Method: We propose a weakly supervised graph classification framework that operates solely on graph-level labels. It automatically identifies discriminative local subgraphs via a dual-path strategy combining sliding windows and breadth-first search (BFS), models them using a graph attention network (GAT), and employs an attention-driven importance scoring and weighted aggregation mechanism for label propagation and global prediction.

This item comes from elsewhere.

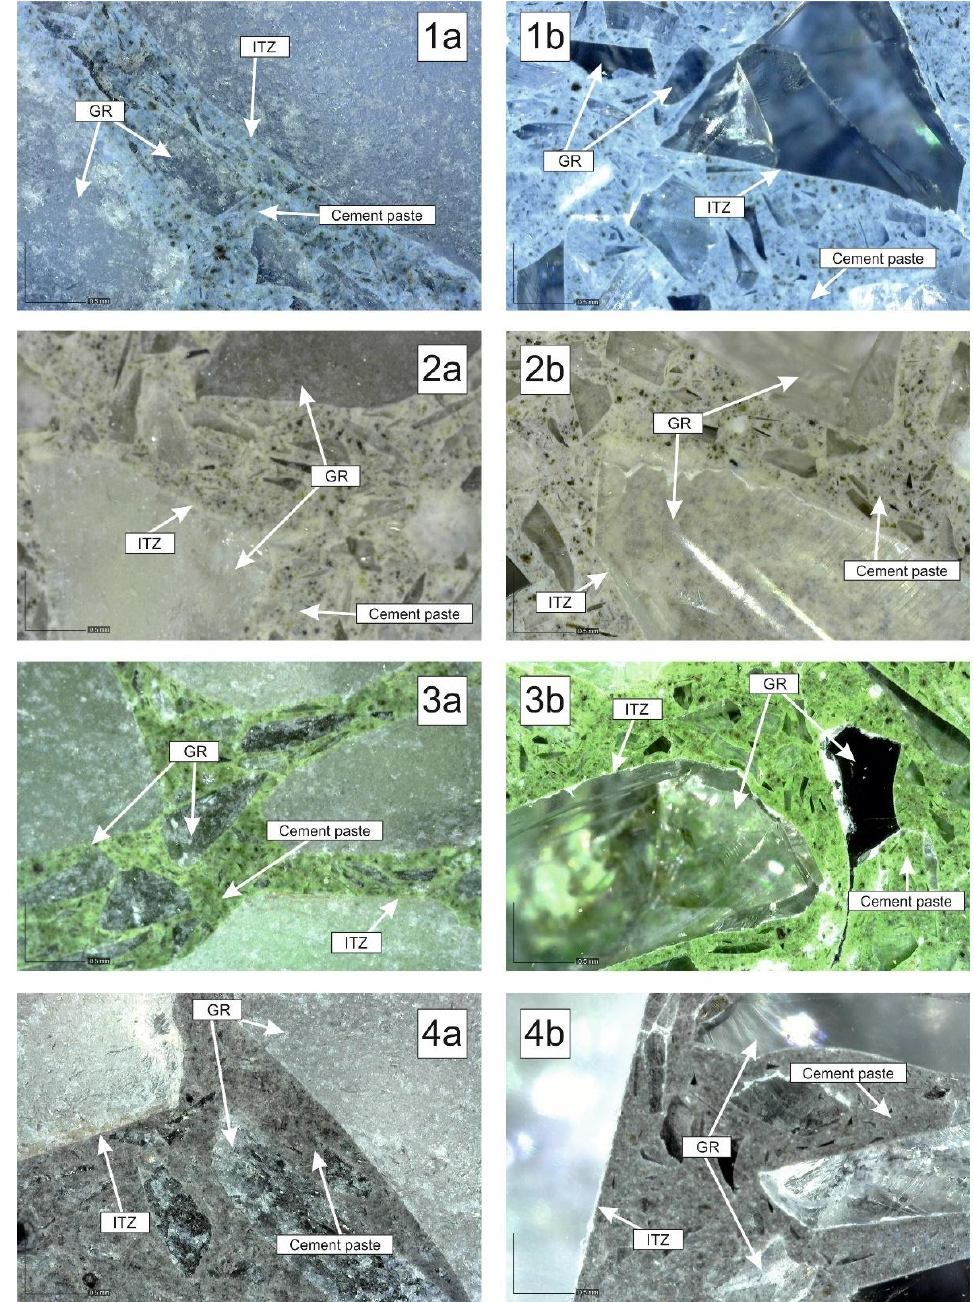
Figure 16. Structure of cement composites based on recycled glass with added pigment; ( a )—unpol- ished composite; ( b )—polished composite; 102× magnified. ( a )—unpolished composite; ( b )—polished composite; 102 ×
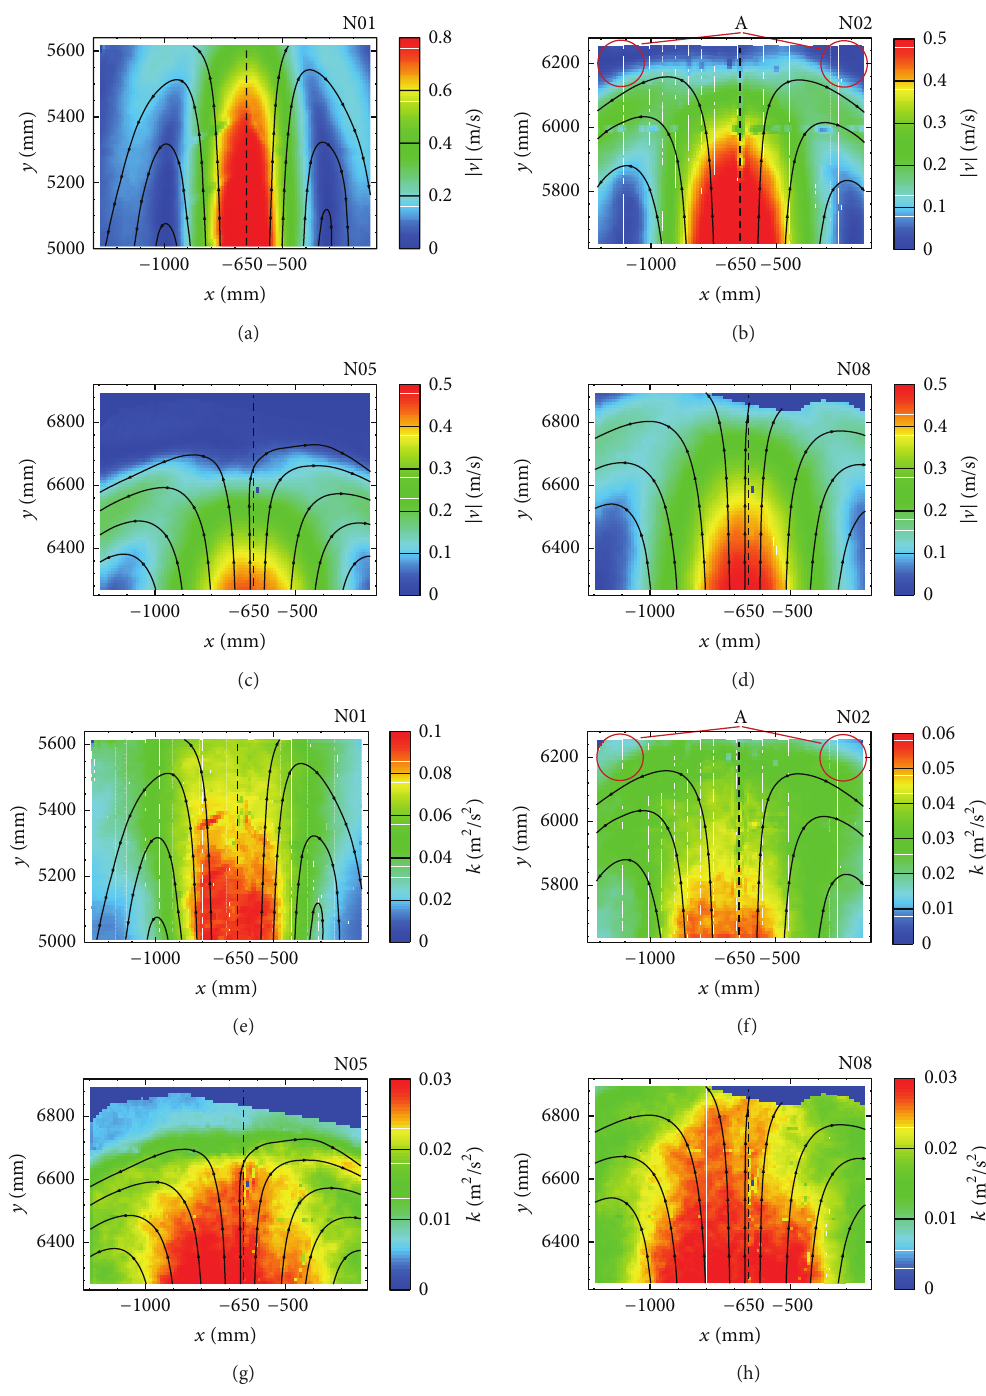
Figure 11: Selected velocity magnitude maps | V | ((a) to (d)) and the corresponding turbulent kinetic energy 𝑘 maps ((e) to (h)) recorded during the erosion process of the helium-rich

Contribution/Results: This is the first systematic application of weak supervision to large-scale graph classification, enabling key structural localization without any subgraph annotations. Experiments on multiple pathological graph datasets demonstrate a 3.2% accuracy gain over fully supervised baselines; remarkably, using only 1% of the labeling cost, our method achieves 92% of the fully supervised performance—substantially enhancing practicality and generalizability in clinical settings.
📝 Abstract
Graph classification plays a pivotal role in various domains, including pathology, where images can be represented as graphs.In this domain, images can be represented as graphs, where nodes might represent individual nuclei, and edges capture the spatial or functional relationships between them. Often, the overall label of the graph, such as a cancer type or disease state, is determined by patterns within smaller, localized regions of the image. This work introduces a weakly-supervised graph classification framework leveraging two subgraph extraction techniques: (1) Sliding-window approach (2) BFS-based approach. Subgraphs are processed using a Graph Attention Network (GAT), which employs attention mechanisms to identify the most informative subgraphs for classification. Weak supervision is achieved by propagating graph-level labels to subgraphs, eliminating the need for detailed subgraph annotations.